Athletes Don't Wear Heels

How Women Olympians Deal With The Pressure To Be 'Feminine'
United States' Kerri Walsh, left, and Misty May-Treanor chat during a beach volleyball match against Austria's Doris Schwaiger and Stefanie Schwaiger at the 2012 Summer Olympics, London, Thursday, Aug. 2, 2012. (AP Photo/Jae C. Hong)
United States' Kerri Walsh, left, and Misty May-Treanor chat during a beach volleyball match against Austria's Doris Schwaiger and Stefanie Schwaiger at the 2012 Summer Olympics, London, Thursday, Aug. 2, 2012. (AP Photo/Jae C. Hong)

Athleticism in women has generated social unease going back at least as far as the Greek myth of Atalanta, the princess who refused to marry a man who couldn’t beat her in a footrace and was finally conquered by a “hero” who beats her by cheating.
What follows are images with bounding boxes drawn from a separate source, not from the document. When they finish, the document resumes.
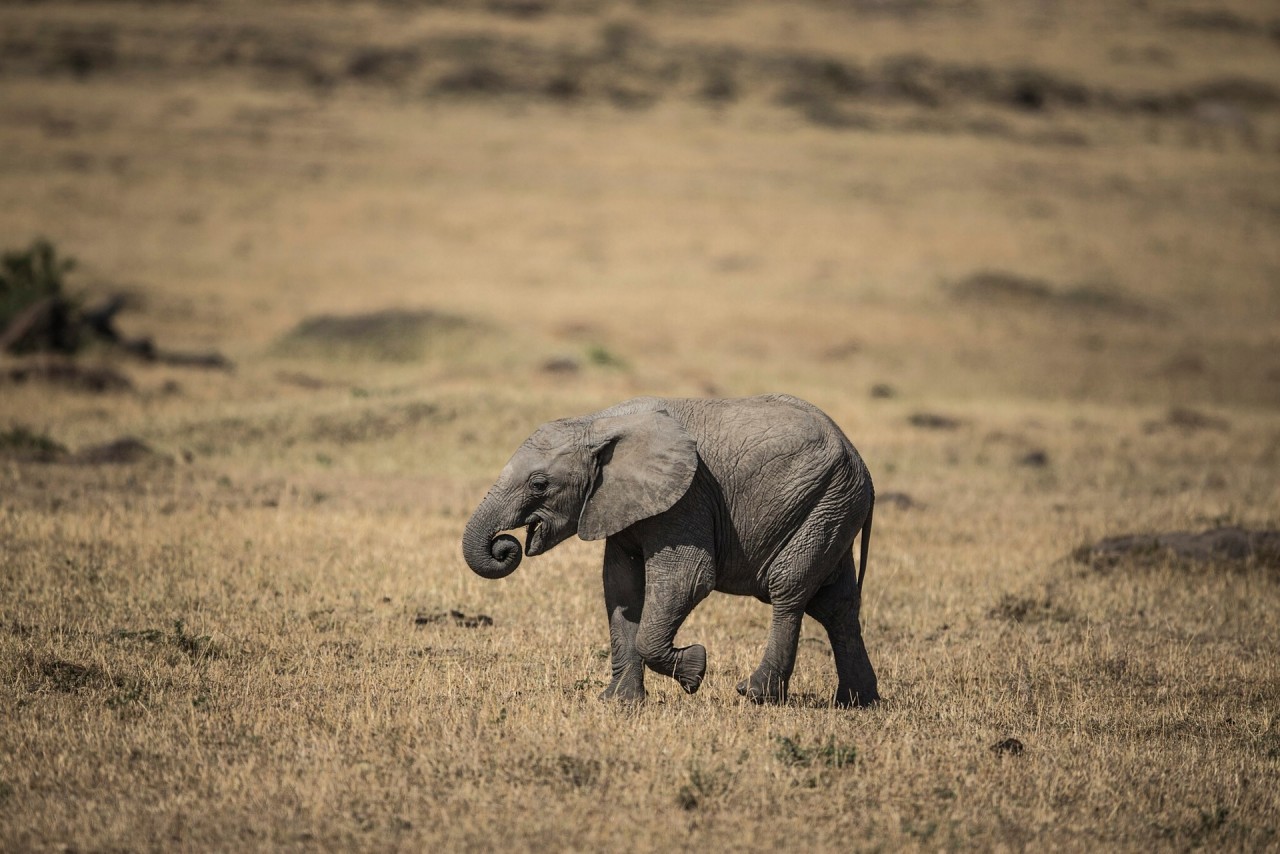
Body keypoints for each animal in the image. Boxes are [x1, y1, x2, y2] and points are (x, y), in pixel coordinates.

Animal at [460, 394, 880, 706]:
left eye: (539, 484)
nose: (504, 545)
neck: (596, 425)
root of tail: (860, 462)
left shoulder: (686, 498)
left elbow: (688, 577)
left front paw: (695, 670)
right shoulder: (621, 503)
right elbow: (621, 587)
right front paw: (618, 703)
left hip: (825, 501)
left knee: (789, 589)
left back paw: (755, 694)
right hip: (831, 507)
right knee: (836, 605)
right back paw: (857, 703)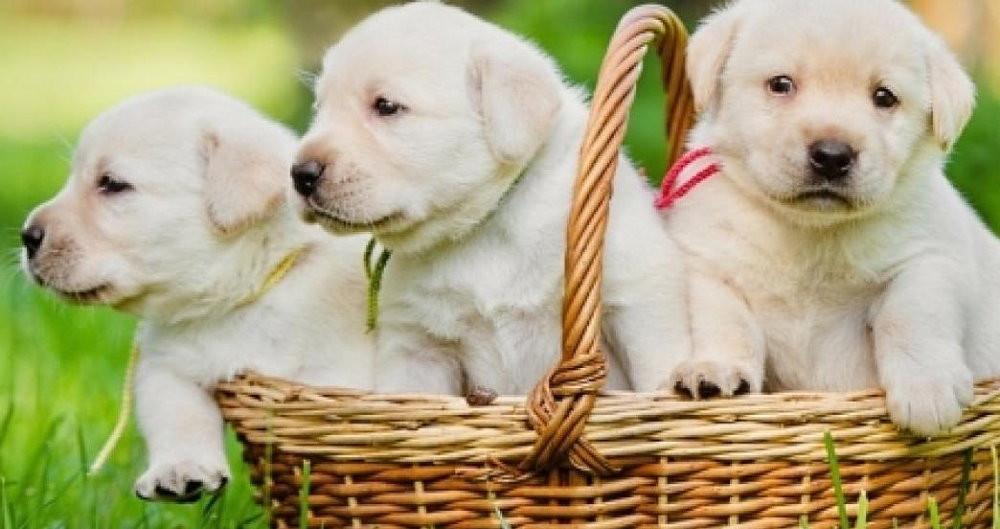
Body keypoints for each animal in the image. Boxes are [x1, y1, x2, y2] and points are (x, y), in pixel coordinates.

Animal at [21, 86, 374, 501]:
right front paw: (179, 471)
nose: (27, 237)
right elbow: (177, 414)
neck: (237, 298)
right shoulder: (166, 364)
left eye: (112, 183)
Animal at [291, 2, 691, 395]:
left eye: (386, 106)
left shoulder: (638, 296)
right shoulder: (416, 344)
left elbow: (655, 370)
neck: (482, 227)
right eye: (319, 107)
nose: (300, 175)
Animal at [663, 0, 994, 436]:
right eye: (781, 84)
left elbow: (910, 313)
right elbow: (726, 321)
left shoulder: (930, 258)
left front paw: (927, 388)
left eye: (884, 96)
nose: (833, 156)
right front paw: (716, 369)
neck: (810, 231)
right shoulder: (708, 264)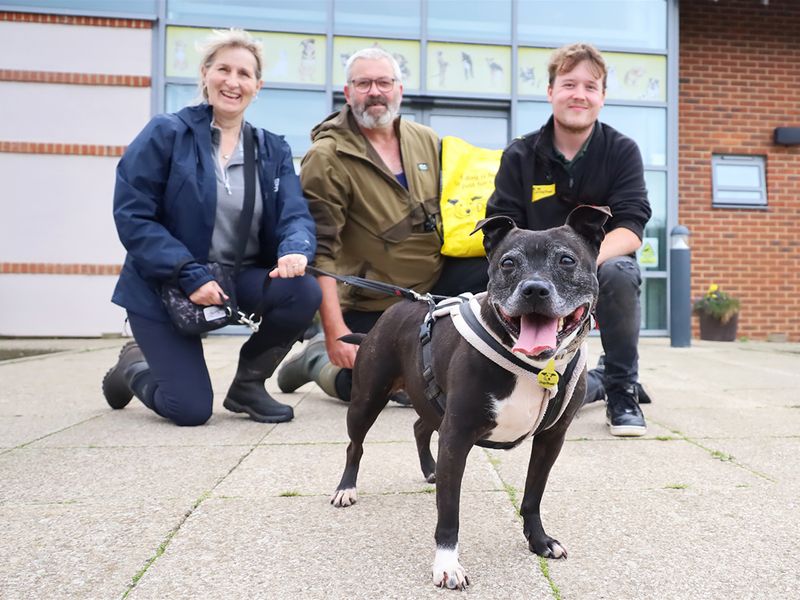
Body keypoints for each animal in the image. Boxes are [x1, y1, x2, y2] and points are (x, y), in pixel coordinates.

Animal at [328, 204, 608, 588]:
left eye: (567, 260)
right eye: (508, 263)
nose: (534, 289)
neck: (535, 365)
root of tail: (398, 307)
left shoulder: (551, 439)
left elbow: (533, 495)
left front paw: (539, 541)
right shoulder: (457, 435)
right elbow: (449, 510)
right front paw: (447, 564)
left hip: (428, 401)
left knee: (420, 427)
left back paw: (430, 470)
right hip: (366, 400)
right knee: (354, 445)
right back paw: (346, 488)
Women in sports flout the feminine not only by being competitive, but by using their bodies for an end other than sex and child-bearing.

Since they first started competing in 1900, female Olympians have faced pressure to relieve sexist anxieties by turning up the girliness, even if doing so hurts their performance. In the past, the need to distinguish female from male athletes—and thus preserve their femininity—has led the International Olympic Committee (IOC) to enforce silly uniform requirements like bikinis for beach volleyball and skirts for tennis.